Cet article date de plus d'onze ans.

Négociations sur le marché du travail : ce qui coince encore

Les discussions entre patronat et syndicats reprennent aujourd'hui et vendredi. Francetv info fait le point sur les sujets de crispations.

Article rédigé par Simon Gourmellet
France Télévisions
Publié Mis à jour
Temps de lecture : 7min
Les leaders du patronat et des syndicats lors de la grande conférence sociale du 9 juillet 2012. (CHARLES PLATIAU / POOL)

Deux jours pour trouver un accord. Les représentants du patronat et des syndicats se retrouvent, jeudi 10 et vendredi 11 janvier, pour parvenir à un compromis sur la "sécurisation de l'emploi". Et ce dernier round s'annonce musclé : depuis le début des négociations, le 4 octobre 2012, les deux parties n'ont eu de cesse d'afficher leurs désaccords sur cette réforme cruciale qui vise à fluidifier le marché du travail, en offrant davantage de souplesse aux entreprises et davantage de protection aux salariés.

Le gouvernement espérait qu'un compromis "historique" serait trouvé avant la fin de l'année 2012, ce qui n'a finalement pas été le cas. Mais l'exécutif continue de voir dans cette réforme un élément primordial de la lutte contre le chômage, qui pourrait contribuer à inverser la courbe du nombre de demandeurs d'emploi d'ici à la fin de l'année.

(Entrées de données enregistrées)
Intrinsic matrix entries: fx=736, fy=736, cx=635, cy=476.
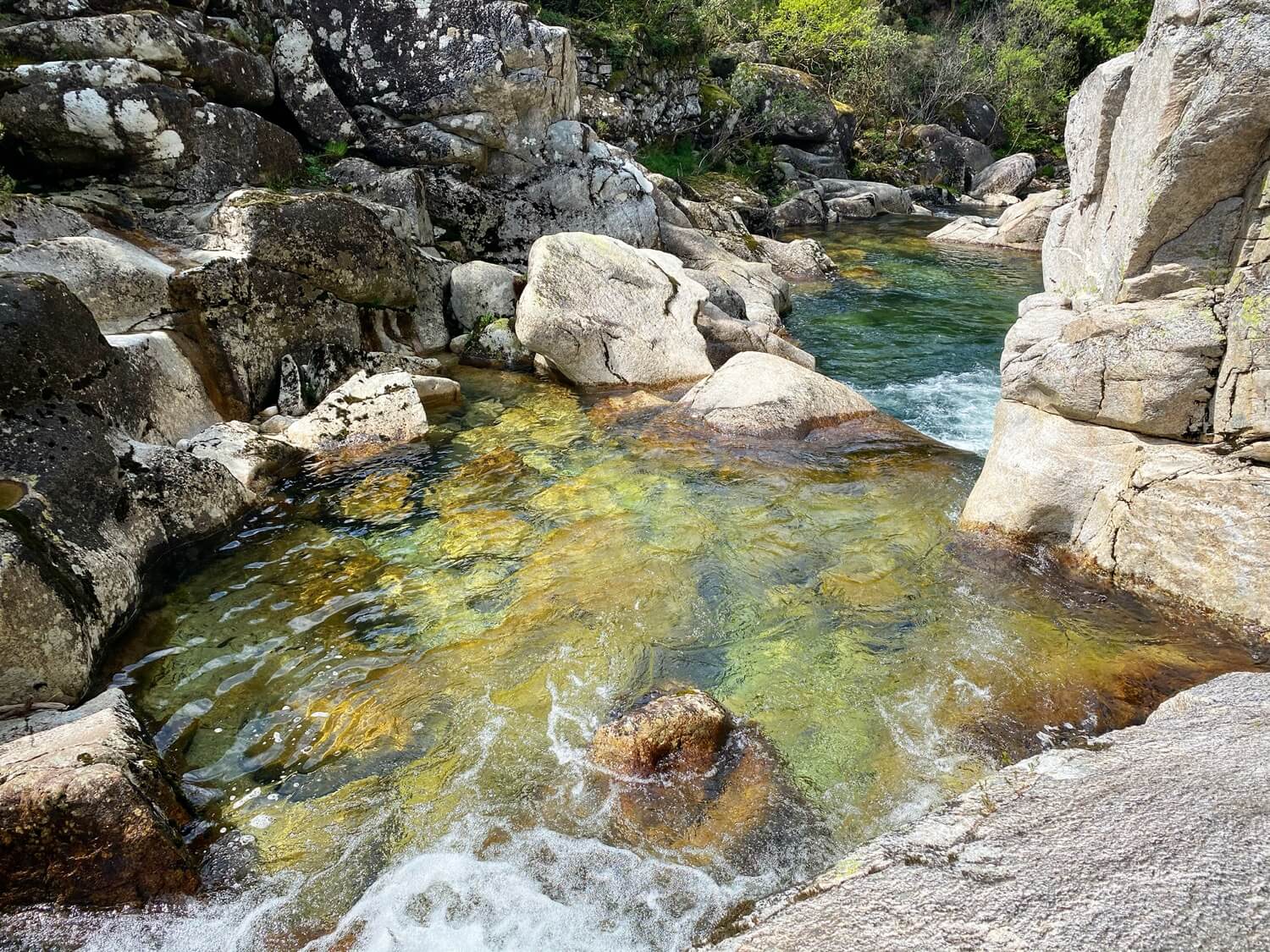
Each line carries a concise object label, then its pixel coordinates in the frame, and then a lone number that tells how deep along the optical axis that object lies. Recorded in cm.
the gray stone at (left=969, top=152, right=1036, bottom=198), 3678
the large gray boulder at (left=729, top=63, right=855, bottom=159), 3016
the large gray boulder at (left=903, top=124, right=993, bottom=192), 3838
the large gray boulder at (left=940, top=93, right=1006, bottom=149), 4122
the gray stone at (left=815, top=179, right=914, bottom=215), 3362
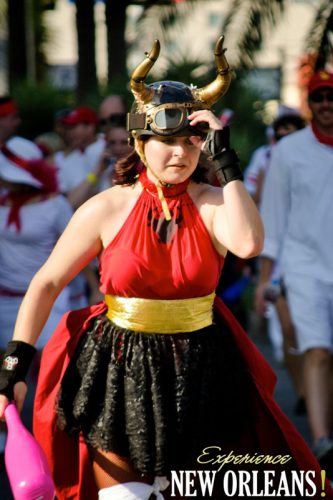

Consigne 1: Réécrivez, s'il vous plaît, le passage de l'article sur les négociations qui commence aux mots "Deux jours pour" et s'arrête après "protection aux salariés.", en remplaçant "compromis" par "arrangement".
Consigne 2: Poursuivez l'article sur les négociations entre patronat et syndicats après sa dernière phrase.
Les lignes ne sont pas utiles ici.

Votre réponse 1:
Deux jours pour trouver un accord. Les représentants du patronat et des syndicats se retrouvent, jeudi 10 et vendredi 11 janvier, pour parvenir à un arrangement sur la "sécurisation de l'emploi". Et ce dernier round s'annonce musclé : depuis le début des négociations, le 4 octobre 2012, les deux parties n'ont eu de cesse d'afficher leurs désaccords sur cette réforme cruciale qui vise à fluidifier le marché du travail, en offrant davantage de souplesse aux entreprises et davantage de protection aux salariés.

Votre réponse 2:
Une chose est certaine : pour qu'il y ait accord, il faut au moins la signature de trois des cinq centrales syndicales. Sujet par sujet, francetv info fait le point sur l'état des négociations.

Taxation des contrats courts : compromis difficile, mais...

C’est le premier objectif du gouvernement, et celui qui divise le plus patronat et syndicats : trouver les "leviers pour que le CDI demeure ou redevienne la forme normale d’embauche", expliquait la feuille de route remise aux partenaires sociaux au début des négociations. Aujourd'hui, près de huit embauches sur dix se font en contrat à durée déterminée (CDD) en France. Pour inciter les employeurs à choisir le CDI, il est envisagé d'augmenter le montant de la somme que versent les entreprises à l'Unedic (qui gère l'assurance chômage) pour les personnes embauchées en contrat précaire.

Position du patronat. Laurence Parisot, la présidente du Medef, ne veut pas de cette mesure, qu'elle estime contre-productive pour l'emploi et punitive pour les employeurs. Selon Les Echos, elle devrait chercher à "contourner l'obstacle en ne concédant que la taxation des contrats de moins d'un mois, ou en obtenant un maximum d'exceptions".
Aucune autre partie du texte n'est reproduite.